定年廃止、能力主義の人材配置が必要
与党である自民党ですら改革を求めている霞が関の人事制度だが、政府や霞が関はまったく耳を貸そうとしないのが現状だ。年功序列の給与制度は、一定以上の勤続年数がたち、ポストに就くようになると、一気に待遇が改善される。
霞が関で課長になれば1100万円から1400万円、局長級は1800万円から2000万円、事務次官ともなると2500万円から3000万円になるとされる。「公務員の給与は安い」と一般的に信じられているのは、現業職の現場や課長補佐以下の職員の給与である。今回の給与法改正は一般職の給与改定だが、幹部の給与もこれに連動して引き上げられることになる。
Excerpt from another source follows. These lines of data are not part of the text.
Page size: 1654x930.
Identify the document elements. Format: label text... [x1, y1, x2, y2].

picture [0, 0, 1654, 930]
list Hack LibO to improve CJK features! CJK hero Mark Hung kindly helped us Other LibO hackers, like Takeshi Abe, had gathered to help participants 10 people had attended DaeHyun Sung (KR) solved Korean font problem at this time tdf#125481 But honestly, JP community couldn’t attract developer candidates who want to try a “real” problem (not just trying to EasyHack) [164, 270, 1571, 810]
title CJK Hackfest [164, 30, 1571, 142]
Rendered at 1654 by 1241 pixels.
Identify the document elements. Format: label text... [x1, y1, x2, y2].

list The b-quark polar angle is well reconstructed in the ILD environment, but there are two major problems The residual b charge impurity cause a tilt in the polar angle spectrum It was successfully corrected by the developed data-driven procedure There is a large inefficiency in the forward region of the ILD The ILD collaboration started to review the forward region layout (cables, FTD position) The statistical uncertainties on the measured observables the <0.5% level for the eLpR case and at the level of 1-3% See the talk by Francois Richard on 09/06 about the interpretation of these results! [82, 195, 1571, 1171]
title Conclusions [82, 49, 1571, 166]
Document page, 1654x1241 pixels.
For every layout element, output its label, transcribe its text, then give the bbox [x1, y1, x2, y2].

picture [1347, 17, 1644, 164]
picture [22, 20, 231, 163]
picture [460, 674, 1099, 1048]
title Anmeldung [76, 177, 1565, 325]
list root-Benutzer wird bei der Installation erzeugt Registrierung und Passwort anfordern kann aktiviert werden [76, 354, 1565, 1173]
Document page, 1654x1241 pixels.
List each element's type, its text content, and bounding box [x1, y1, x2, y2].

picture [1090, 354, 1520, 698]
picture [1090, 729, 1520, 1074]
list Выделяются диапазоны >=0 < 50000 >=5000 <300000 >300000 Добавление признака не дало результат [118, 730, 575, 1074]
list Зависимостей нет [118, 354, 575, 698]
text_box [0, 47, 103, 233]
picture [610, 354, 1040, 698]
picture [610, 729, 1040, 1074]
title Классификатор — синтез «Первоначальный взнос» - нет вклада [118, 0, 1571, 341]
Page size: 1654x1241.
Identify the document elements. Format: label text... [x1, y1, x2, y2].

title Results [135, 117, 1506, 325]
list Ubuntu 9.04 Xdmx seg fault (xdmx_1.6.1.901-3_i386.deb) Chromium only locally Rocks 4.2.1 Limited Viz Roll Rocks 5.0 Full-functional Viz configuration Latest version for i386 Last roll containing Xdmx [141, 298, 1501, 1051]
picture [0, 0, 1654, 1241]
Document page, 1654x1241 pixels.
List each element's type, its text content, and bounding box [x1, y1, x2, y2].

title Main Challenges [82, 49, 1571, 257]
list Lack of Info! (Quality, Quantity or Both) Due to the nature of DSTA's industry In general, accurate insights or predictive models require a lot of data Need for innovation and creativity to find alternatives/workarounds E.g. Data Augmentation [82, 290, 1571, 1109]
さらに、公務員の定年の引き上げもほぼ固まっている。現在60歳の定年を、段階的に65歳まで延長する方針だ。民間企業の場合、60歳の定年を機に再雇用となり、給与水準が大幅に引き下げられるのが一般的だが、公務員は60歳からはそれまでの7割程度とするとされている。「民間並み」などどこ吹く風なのだ。
定年が引き上げられ、高齢職員がポストに居座り続けることになれば、ますます若手に重要なポストは回ってこない。課長になるのが遅くなれば、当然、若手の給与は低いまま放置される。
いっその事、欧米のように定年自体を廃止してはどうか。そのうえで、年齢や勤続年数に関係のない能力主義の人材配置を行う。そうなれば若手の抜擢も可能になり、有能な人材を霞が関に集めることができるだろう。